Л. Клейн пишет в «Истории антропологических учений», что книга Робертсона Смита «Религия семитов» имела для автора, который доказывал богодохновенность Библии, неожиданный, даже противоположный результат, поскольку его аргументами стали доказывать происхождение Библии из магического сознания аборигенов. Но мы видели, что Ясперс, например, сделал другие выводы, в полном соответствии с позицией самого автора, о том, что этические религии – это уже начало рационального мышления и пробуждения духовной энергии, чего не скажешь о магическом сознании дикарей. Дюркгейм не согласен с Ясперсом, он считает, что этические религии самых развитых цивилизаций и тотемические религии самых примитивных аборигенов абсолютно одинаковы, в них нет никакой борьбы между разумом и мистикой, а есть только потребность совместных ритуалов для соединения психической энергии людей. Так Дюркгейм понимает психическую энергию.

Леви-Брюль развил свою знаменитую концепцию двух качественно различных сознаний в пику Дюркгейму, почерпнув идею именно в «Религии семитов» Робертсона Смита. Он отказался признавать, подобно Ясперсу, какую-либо эволюцию в структуре каждого из этих сознаний: если есть какая то эволюция, то только в соотношении этих двух сознаний в психике человека. Как Ясперс говорит, что развитие идет только в сфере накопления знаний, но не в самой природе сознания человека, так и Леви-Брюль настаивал, что нет и не может быть ничего общего между мистическим сознанием и логическим сознанием, что они не являются стадиями друг друга (как утверждал например Конт), и что они продолжают существовать одновременно в сознании современных цивилизованных людей в своем первозданном виде. Мы уже видели, что о том же говорили в своих теориях психической энергии Платон и Спиноза, Кьеркегор и гуманистические психологи.

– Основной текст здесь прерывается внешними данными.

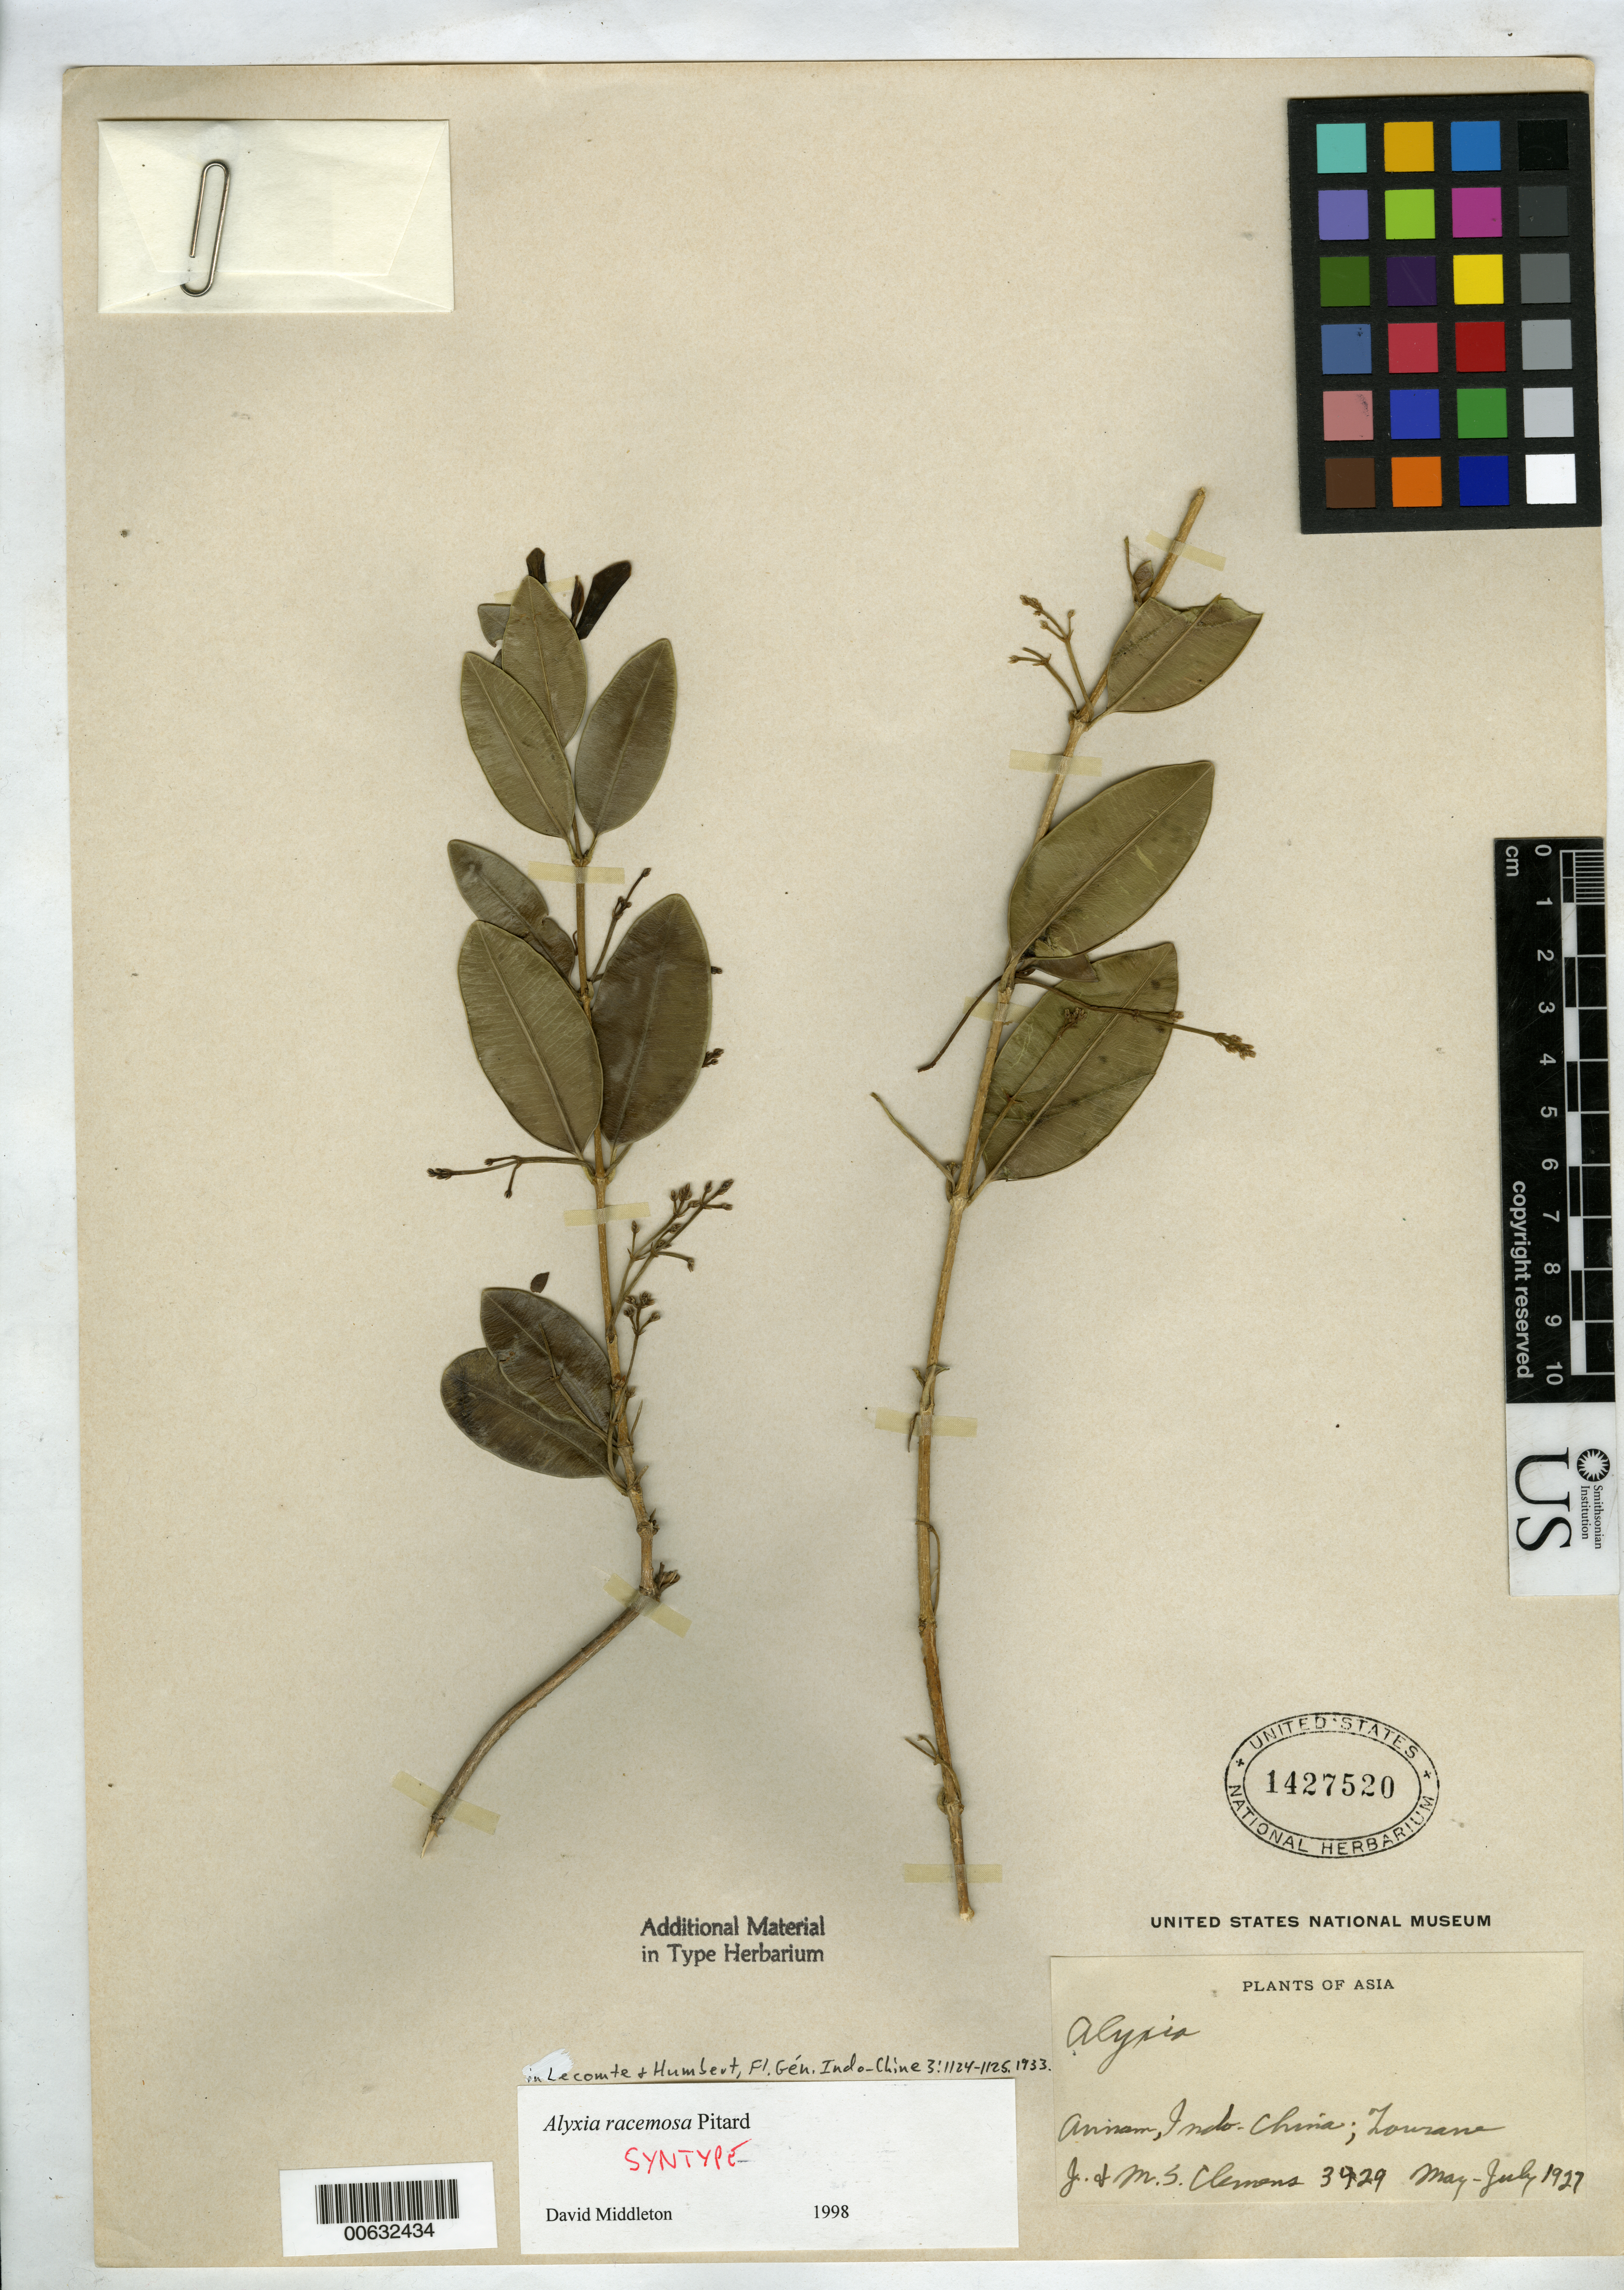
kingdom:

Карл Юнг и Мирча Элиаде – теоретики совершенно иного толка. Л. Клейн пишет, что в 60-е годы прошлого столетия они совместно выпускали журнал «Антей». Действительно, сходство их идеологии бросается в глаза. Нам они интересны постольку, поскольку Юнг сформулировал одну из самых известных на сегодня теорий психической энергии.

Мирча Элиаде, известный историк религии американских и европейских университетов, дает прямо противоположную Ясперсу и Робертсону Смиту концепцию религии. Он говорит о том, что именно первобытное сознание дикарей с его мистикой и коллективными магическими ритуалами близко к истокам истинной духовности, истинной божественности, истинной природы человека. Что «язычество» в этом отношении много «духовнее» христианства. Он противопоставляет цикличное время аборигенов линейному времени научных цивилизаций, он противопоставляет прогрессистским теориям запада теорию инволюции, о золотом веке первобытных обществ. Элиаде говорит, что рациональные цивилизации – это обычная мирская жизнь, которая есть потеря связи с истоками. Тогда как магические ритуалы аборигенов – это сакральная жизнь, которая восстанавливает резервы духовной энергии человека, его истинной сущности. Поэтому время циклично – оно движется от ритуалов к ритуалам, а како-то там научное развитие не имеет никакого значения. Его теория – полная противоположность теориям Робертсона Смита и Ясперса: у него начало рациональной эпохи стало началом деградации духовности человека, поскольку человек лишился своих мистических корней, своей связи с подлинной магией, которая составляла его природу. Поэтому те первобытные общества, в которых эта магия еще сильна, много ближе к своей истинной природе и к духовной энергии, чем люди рациональных цивилизаций. Счастливая жизнь в циклическом времени, приходит он к выводу, ибо люди живут от одних магических ритуалов, в которых они оживляют свои мифы, до других магических ритуалов, возвращаясь к истокам в эти священные моменты «иерофаний» (то есть воплощения сакрального в жизнь человека).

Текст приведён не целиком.